Globally, one in seven adolescents aged 10 to 19 suffers from a mental disorder, according to UNICEF global figures. Last year, experts warned of an increase in mental health consultations for children under the age of 15.
On a lesser-talked-about topic, both boys and girls can be diagnosed with depression, which can make detection much more complicated.
In Chile, the prevalence of depressive disorders in childhood reached 2% and increased towards adolescence to reach 8%, showing a 2:1 distribution between females and males.
In this context, it is important to demystify the belief that children have no problems or worries, or that depression is just a medical condition in adults. Most adult mental health disorders have been shown to occur primarily during childhood or adolescence.
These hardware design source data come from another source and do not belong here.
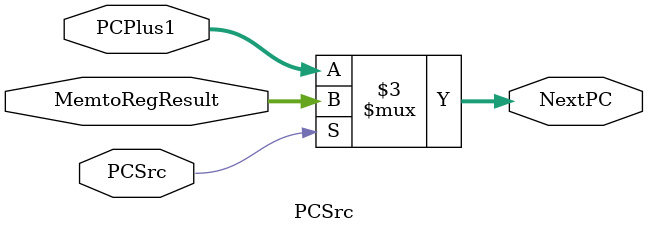
<source format=sv>
module PCSrc(
  input wire [7:0] MemtoRegResult,// MemtoReg sinyaline baðlý 2xMUX un result deðeri
  input wire [7:0] PCPlus1, // PCPlus1 iþleminin result deðeri
  input wire PCSrc,  // MUX seçim sinyali (1: MemtoRegResult, 0: PCPlus4)
  output reg [7:0] NextPC // Next PC deðeri
);
  
  // 2x1 MUX
  always_comb begin
    if (PCSrc)
      NextPC <= MemtoRegResult;
    else
      NextPC <= PCPlus1;
  end

endmodule
</source>
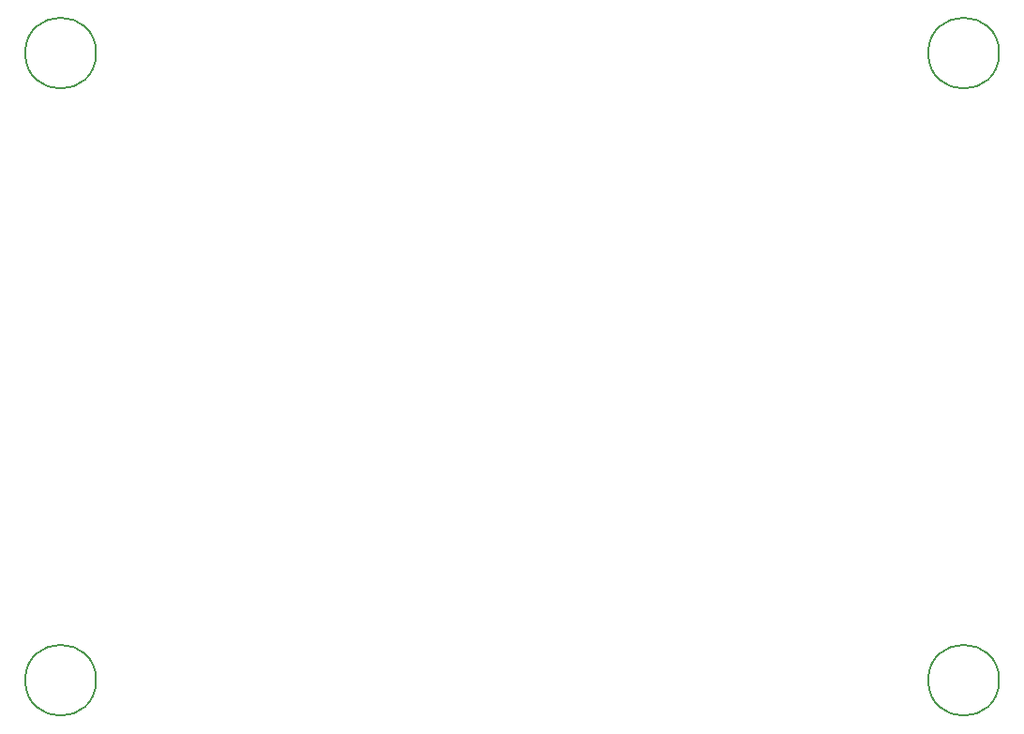
<source format=gbr>
%TF.GenerationSoftware,KiCad,Pcbnew,(7.0.0)*%
%TF.CreationDate,2023-04-01T02:11:53+13:00*%
%TF.ProjectId,pico_expansion_board,7069636f-5f65-4787-9061-6e73696f6e5f,rev?*%
%TF.SameCoordinates,Original*%
%TF.FileFunction,Other,Comment*%
%FSLAX46Y46*%
G04 Gerber Fmt 4.6, Leading zero omitted, Abs format (unit mm)*
G04 Created by KiCad (PCBNEW (7.0.0)) date 2023-04-01 02:11:53*
%MOMM*%
%LPD*%
G01*
G04 APERTURE LIST*
%ADD10C,0.150000*%
G04 APERTURE END LIST*
D10*
%TO.C,H4*%
X159918000Y-135890000D02*
G75*
G03*
X159918000Y-135890000I-3200000J0D01*
G01*
%TO.C,H2*%
X78384000Y-79248000D02*
G75*
G03*
X78384000Y-79248000I-3200000J0D01*
G01*
%TO.C,H3*%
X159918000Y-79248000D02*
G75*
G03*
X159918000Y-79248000I-3200000J0D01*
G01*
%TO.C,H1*%
X78384000Y-135890000D02*
G75*
G03*
X78384000Y-135890000I-3200000J0D01*
G01*
%TD*%
M02*

</source>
Depressive symptoms are on the rise in this age group, according to a post-pandemic study conducted by the CJE Educational Justice Center in collaboration with the University of Tarapaka.
And confinement reduces everything to the same physical space, alters daily routines, limits recreational activities, and increases mental and emotional loads such as uncertainty, fear, anxiety, boredom, anguish, and sadness. Connected. Others.
Academic reports confirm that the highest prevalence of cases are women and students, who have problems with family, school and peers.
Alejandra Kakeo Urizal, PhD in Psychology and Director of the UCN-UTA PhD in Psychology, said:
But experts say that children with high rates of depression are “in situations of high vulnerability…that is, in dysfunctional families, where one parent has a psychopathology, and where poverty rates are high.” high, especially experiences of loss or abuse”.
Symptoms of childhood depression
Caqueo explains that some people have similar symptoms, but “the symptoms may be different than in adults.”
In children and adolescents, the most recurrent symptoms presented to diagnose this disorder include “feeling depressed most of the day, greatly reduced interest in almost any activity, sudden weight loss or increased appetite, changes in appetite, insomnia or hypersomnia”. Every day, palpitations, fatigue, excessive guilt, thoughts of death,” repeats the scholar.
The example above is “When you start to get irritated or get frustrated, He exhibits episodes of uncontrollable crying, as well as stopping talking to close friends, stopping playing sports, and isolating himself most of the time. These are some of the indicators that parents should consider.
Additionally, Caqueo said: This means paying attention to any significant changes your child or adolescent exhibits in both behavior and emotion, and you should go to a specialist who can professionally assess the condition.
The expert and his team of experts conduct clinical interviews to determine what happens to the children. Implement specific verbal and non-verbal techniques as this age group has cognitive and verbalization limitations.
Parents and teachers are essential to the process as they can provide important information that can help professionals. In some cases, it may also include medication, psychotherapy, or family intervention.
Finally, the director of the PhD in Psychology said, “The most important thing is to be in constant communication with both your son or daughter and the school, actively listening to their opinions and supporting them according to their needs.” is to provide
According to the clinic University of Navarrewith similar symptoms in children and adults, but more attention should be paid to the youngest.
– Irritability, anger, extreme hostility.
– Frequent sad or crying episodes.
– Feeling hopeless.
– Decreased interest in activities or difficulty in enjoying activities you used to enjoy.
– Persistent boredom.
– Lack of energy or fatigue.
– Social isolation or lack of communication.
– Low self-esteem, feelings of guilt, or responsibility for bad things that might happen.
– Very sensitive to rejection or have little resistance to failure or error.
– Frequent complaints of physical problems for which no medical cause can be found (headaches, abdominal pain, dizziness, nausea, etc.).
– Frequent absence from school or poor academic performance.
– Concentration problem.
– Significant changes in eating and sleeping habits.
– Conversation about intention to run away.
– Thoughts or expressions of death, or active or passive suicidal intentions.